● What is required: Extract the text from every page in the material below, reproducing each line verbatim and omitting the pictures from the output.

+ + + + + + +

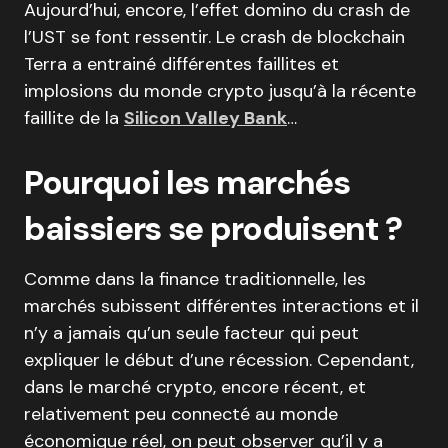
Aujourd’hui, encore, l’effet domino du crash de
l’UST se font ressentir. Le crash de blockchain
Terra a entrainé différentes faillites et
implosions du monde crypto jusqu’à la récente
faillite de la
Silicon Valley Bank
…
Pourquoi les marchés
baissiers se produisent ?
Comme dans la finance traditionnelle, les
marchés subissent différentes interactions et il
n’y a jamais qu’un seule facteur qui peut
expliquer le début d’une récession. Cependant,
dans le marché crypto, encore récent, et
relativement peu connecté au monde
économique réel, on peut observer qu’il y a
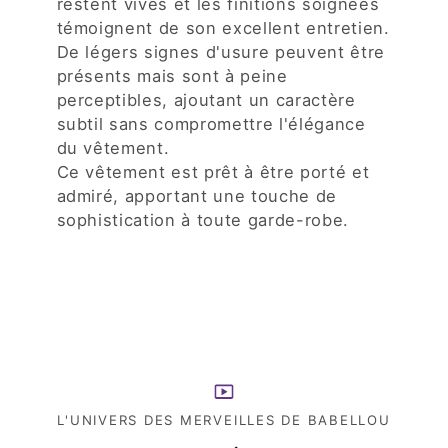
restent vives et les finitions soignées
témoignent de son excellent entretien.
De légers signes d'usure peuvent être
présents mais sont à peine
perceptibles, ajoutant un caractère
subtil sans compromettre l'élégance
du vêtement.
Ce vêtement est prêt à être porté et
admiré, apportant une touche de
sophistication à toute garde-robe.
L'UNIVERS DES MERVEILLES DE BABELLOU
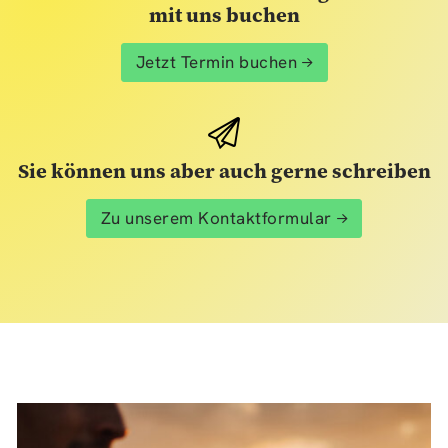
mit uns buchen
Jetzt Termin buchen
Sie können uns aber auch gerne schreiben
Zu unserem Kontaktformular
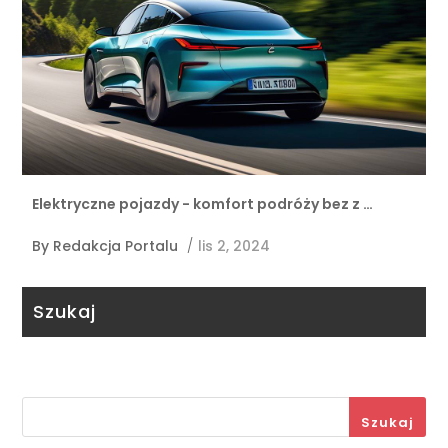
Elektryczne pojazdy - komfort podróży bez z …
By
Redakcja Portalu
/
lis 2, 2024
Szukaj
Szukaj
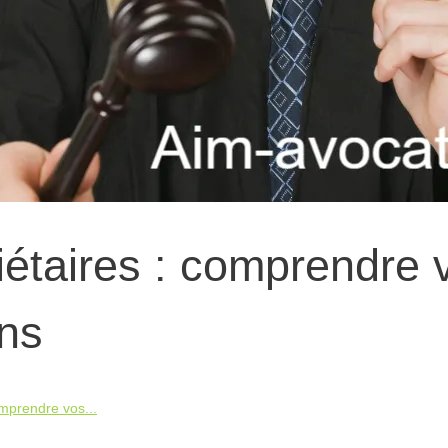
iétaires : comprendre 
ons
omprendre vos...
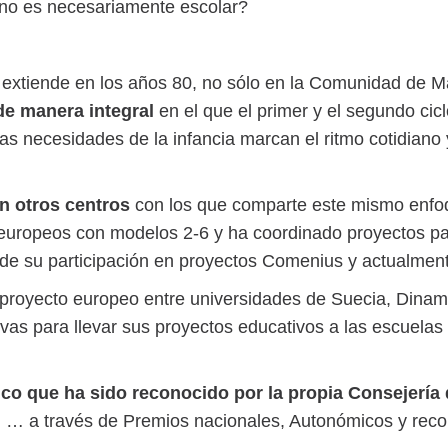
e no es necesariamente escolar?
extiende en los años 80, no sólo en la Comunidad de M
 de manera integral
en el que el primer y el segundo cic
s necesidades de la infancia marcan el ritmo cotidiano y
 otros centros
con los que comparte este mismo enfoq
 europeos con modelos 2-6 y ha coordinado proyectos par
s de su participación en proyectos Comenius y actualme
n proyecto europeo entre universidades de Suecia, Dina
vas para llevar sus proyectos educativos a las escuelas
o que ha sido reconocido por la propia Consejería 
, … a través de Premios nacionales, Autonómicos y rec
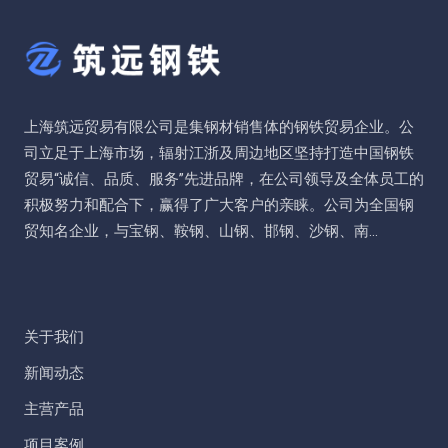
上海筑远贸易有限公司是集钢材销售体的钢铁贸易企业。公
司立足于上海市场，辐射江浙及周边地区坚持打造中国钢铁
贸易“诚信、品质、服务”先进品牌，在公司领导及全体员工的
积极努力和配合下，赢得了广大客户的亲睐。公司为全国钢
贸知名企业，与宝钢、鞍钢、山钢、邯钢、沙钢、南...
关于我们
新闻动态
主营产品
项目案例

+ + + + + + +

● Task response:
Aujourd’hui, encore, l’effet domino du crash de
l’UST se font ressentir. Le crash de blockchain
Terra a entrainé différentes faillites et
implosions du monde crypto jusqu’à la récente
faillite de la
Silicon Valley Bank
…
Pourquoi les marchés
baissiers se produisent ?
Comme dans la finance traditionnelle, les
marchés subissent différentes interactions et il
n’y a jamais qu’un seule facteur qui peut
expliquer le début d’une récession. Cependant,
dans le marché crypto, encore récent, et
relativement peu connecté au monde
économique réel, on peut observer qu’il y a
restent vives et les finitions soignées
témoignent de son excellent entretien.
De légers signes d'usure peuvent être
présents mais sont à peine
perceptibles, ajoutant un caractère
subtil sans compromettre l'élégance
du vêtement.
Ce vêtement est prêt à être porté et
admiré, apportant une touche de
sophistication à toute garde-robe.
L'UNIVERS DES MERVEILLES DE BABELLOU
mit uns buchen
Jetzt Termin buchen
Sie können uns aber auch gerne schreiben
Zu unserem Kontaktformular
Elektryczne pojazdy - komfort podróży bez z …
By
Redakcja Portalu
/
lis 2, 2024
Szukaj
Szukaj
iétaires : comprendre 
ons
omprendre vos...
e no es necesariamente escolar?
extiende en los años 80, no sólo en la Comunidad de M
 de manera integral
en el que el primer y el segundo cic
s necesidades de la infancia marcan el ritmo cotidiano y
 otros centros
con los que comparte este mismo enfoq
 europeos con modelos 2-6 y ha coordinado proyectos par
s de su participación en proyectos Comenius y actualme
n proyecto europeo entre universidades de Suecia, Dina
vas para llevar sus proyectos educativos a las escuelas
o que ha sido reconocido por la propia Consejería 
, … a través de Premios nacionales, Autonómicos y rec
上海筑远贸易有限公司是集钢材销售体的钢铁贸易企业。公
司立足于上海市场，辐射江浙及周边地区坚持打造中国钢铁
贸易“诚信、品质、服务”先进品牌，在公司领导及全体员工的
积极努力和配合下，赢得了广大客户的亲睐。公司为全国钢
贸知名企业，与宝钢、鞍钢、山钢、邯钢、沙钢、南...
关于我们
新闻动态
主营产品
项目案例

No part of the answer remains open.